Electric roads offer a path to a climate friendly planet

Want to feel good about the environment? Ways To Save The World is here to show you ideas and innovations that are changing climate for the better

Hero image in post
photo: Mario Kart 8 Deluxe DLC Wave 2 / Nintendo
Hero image in post
photo: Mario Kart 8 Deluxe DLC Wave 2 / Nintendo

Want to feel good about the environment? Ways To Save The World is here to show you ideas and innovations that are changing climate for the better

By Lucy O'Brien23 Dec 2022
5 mins read time
5 mins read time

Hybrid and increasingly, electric cars, are being touted as the future of the motor industry. The petrol and diesel cars we’ve all been using are bad for the planet. In the UK, our Government plans to ensure at least 50% of all new cars sold will be ultra-low emission (so basically, electric), with a ban on selling petrol and diesel powered cars by 2030. But with this technological innovation comes its challenges.

Most notably the annoyance of car charging - you can’t exactly go anywhere while charging so you have to kinda sit around wherever you’ve run out of battery for a few hours. At present there’s also not a load of charging ports around the country, so you can be subject to queues, or getting stranded. Range anxiety is a thing, too, as those with electric cars anticipate each journey on the basis of how far they can get before running out of charge.
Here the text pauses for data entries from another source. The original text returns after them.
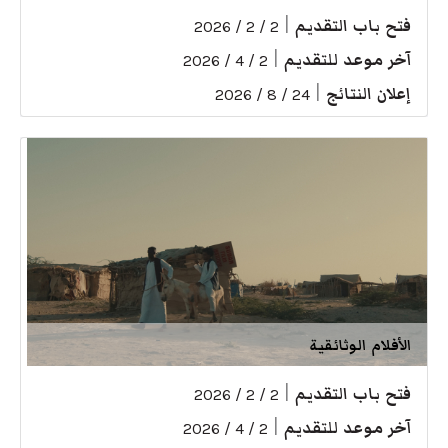
فتح باب التقديم
|
2 / 2 / 2026
آخر موعد للتقديم
|
2 / 4 / 2026
إعلان النتائج
|
24 / 8 / 2026
الأفلام الوثائقية
فتح باب التقديم
|
2 / 2 / 2026
آخر موعد للتقديم
|
2 / 4 / 2026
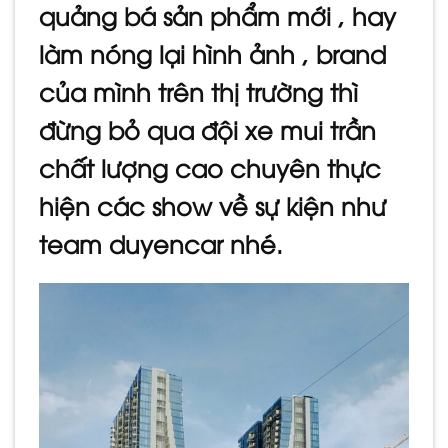
quảng bá sản phẩm mới , hay
làm nóng lại hình ảnh , brand
của mình trên thị trường thì
đừng bỏ qua đội xe mui trần
chất lượng cao chuyên thực
hiện các show về sự kiện như
team duyencar nhé.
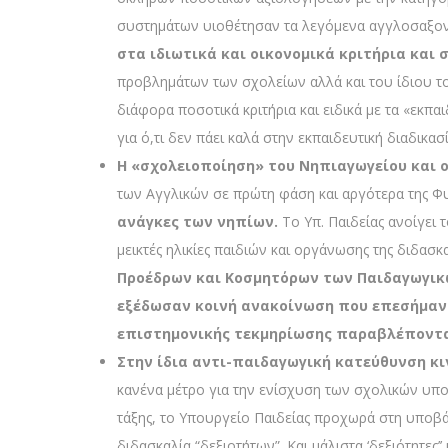
συστημάτων υιοθέτησαν τα λεγόμενα αγγλοσαξον
στα ιδιωτικά και οικονομικά κριτήρια και 
προβλημάτων των σχολείων αλλά και του ίδιου το
διάφορα ποσοτικά κριτήρια και ειδικά με τα «εκπαι
για ό,τι δεν πάει καλά στην εκπαιδευτική διαδικα
Η «σχολειοποίηση» του Νηπιαγωγείου και ο
των Αγγλικών σε πρώτη φάση και αργότερα της Φ
ανάγκες των νηπίων.
Το Υπ. Παιδείας ανοίγει
μεικτές ηλικίες παιδιών και οργάνωσης της διδα
Προέδρων και Κοσμητόρων των Παιδαγωγικώ
εξέδωσαν κοινή ανακοίνωση που επεσήμαν
επιστημονικής τεκμηρίωσης παραβλέποντα
Στην ίδια αντι-παιδαγωγική κατεύθυνση κι
κανένα μέτρο για την ενίσχυση των σχολικών υπο
τάξης, το Υπουργείο Παιδείας προχωρά στη υποβά
διδασκαλία “δεξιοτήτων”. Και μάλιστα ‘δεξιότητες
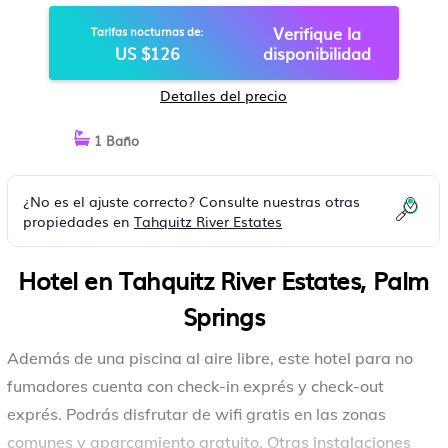
Verifique la
Tarifas nocturnas de:
US $126
disponibilidad
Detalles del precio
1 Baño
¿No es el ajuste correcto? Consulte nuestras otras
propiedades en
Tahquitz River Estates
Hotel en Tahquitz River Estates, Palm
Springs
Además de una piscina al aire libre, este hotel para no
fumadores cuenta con check-in exprés y check-out
exprés. Podrás disfrutar de wifi gratis en las zonas
comunes y aparcamiento gratuito. Otras instalaciones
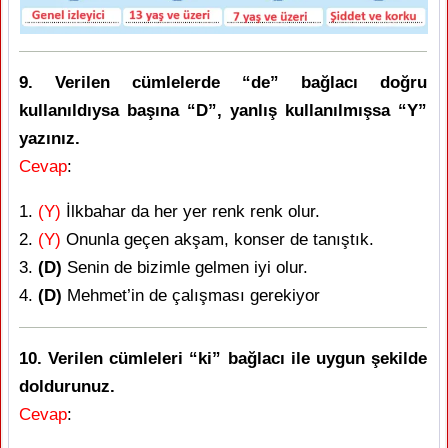
9. Verilen cümlelerde “de” bağlacı doğru
kullanıldıysa başına “D”, yanlış kullanılmışsa “Y”
yazınız.
Cevap
:
1.
(Y)
İlkbahar da her yer renk renk olur.
2.
(Y)
Onunla geçen akşam, konser de tanıştık.
3.
(D)
Senin de bizimle gelmen iyi olur.
4.
(D)
Mehmet’in de çalışması gerekiyor
10. Verilen cümleleri “ki” bağlacı ile uygun şekilde
doldurunuz.
Cevap
:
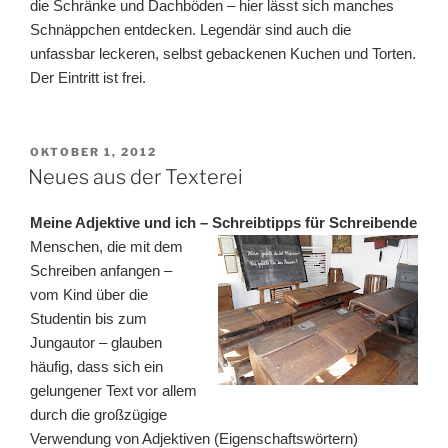
die Schränke und Dachböden – hier lässt sich manches
Schnäppchen entdecken. Legendär sind auch die
unfassbar leckeren, selbst gebackenen Kuchen und Torten.
Der Eintritt ist frei.
VERÖFFENTLICHT
OKTOBER 1, 2012
AM
Neues aus der Texterei
Meine Adjektive und ich – Schreibtipps für Schreibende
Menschen, die mit dem
Schreiben anfangen –
vom Kind über die
Studentin bis zum
Jungautor – glauben
häufig, dass sich ein
gelungener Text vor allem
durch die großzügige
Verwendung von Adjektiven (Eigenschaftswörtern)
The ease of going to a petrol station and filling up your tank in under five minutes isn’t yet matched, and it’s putting people off making the switch. However, a potentially groundbreaking road-changing innovation could be the solution for steering more people towards committing to using more sustainable transport: Electric roads.

How on earth did we discover electric roads?

Some really clever professors over at Cornell University, New York did it. They decided to dream about how we might be able to make a road that is able to charge vehicles while they drive, and they made it. Imagine something between a bus lane and those neon arrows that give you a boost on Mario Kart, except these lanes will boost the battery in an electric car while they drive, meaning that in theory there’d be no need to ever have to charge it from zero. So there’d be no need to sit around for five hours before popping to the shop.

A little like electric pavements, it involves something on top of the surface, interacting with something under the surface. In this case it’s a copper foil which is placed under the surface of the road, which reacts with a device that the electric cars will all have on their chassis (the bottom of the car). They react, power is generated in the device, which makes the wheels spin. Wahey. An example above the surface is a monorail, or those dodgems you ride in a fair. This is similar but a lot less messy to look at. It’s a wireless version. And it’s technically the same science as wireless phone chargers.

What’s so special about electric roads then?

There has long been a need to figure out what the future of our motor industry will look like. Vehicles are a significant contributor to CO2 emissions, and with global net-zero emissions commitments creeping up on us, it’s no surprise that the motor industry was among the first places where change had to happen.

Research suggests that by 2030, electric vehicles will comprise 48%, 42% and 27% of light-duty vehicle sales in China, Europe and the United States respectively. That’s a lot of electric cars to charge. These scientists, therefore, began searching for effective ways to deal with not only the increasing amount of electric cars on the roads, but how to keep them running effectively and sustainably.

How will this save the world?

The basics are that it’ll encourage more people to go electric. Fully electric cars have no combustion engine, meaning they do not release harmful emissions like petrol or diesel-fuelled motors do. Electricity is a far more sustainable source of energy for fuelling vehicles, too and will cause less harm to the environment than fossil fuels in the long run. Especially as countries turn to sustainable ways of generating electricity. Fewer ICE vehicles, fewer CO2 emissions, less air pollution – happier planet!

But also, the roads specifically go beyond the idea of us all merely switching to electric cars. By having a road which charges cars constantly, instead of relying on stationary chargers, you can also use a smaller battery. This is both cheaper and more sustainable. It’s more sustainable because some of the minerals used to make batteries, like lithium ions and cobalt, can’t be reproduced and there’s not really enough to go around for us to make massive batteries. Plus the bigger batteries technically drain quicker, because they’re heavier. So smaller ones mean more batteries out of the resources we have. They hold less, but die slower. Ideal if we’re topping them up often.

Nice. Where are electric roads?

Ah, well they’re not really anywhere just yet. There is one near Stockholm Arlanda airport which charges electric buses for a two kilometre stretch, and the country plans to build a 21km road by 2025, with a variety of other projects in development worldwide.

Which is necessary, because soon electric cars will be everywhere. And if we want to guarantee they’re as good as can be, converting normal roads into electric ones, is the way to go.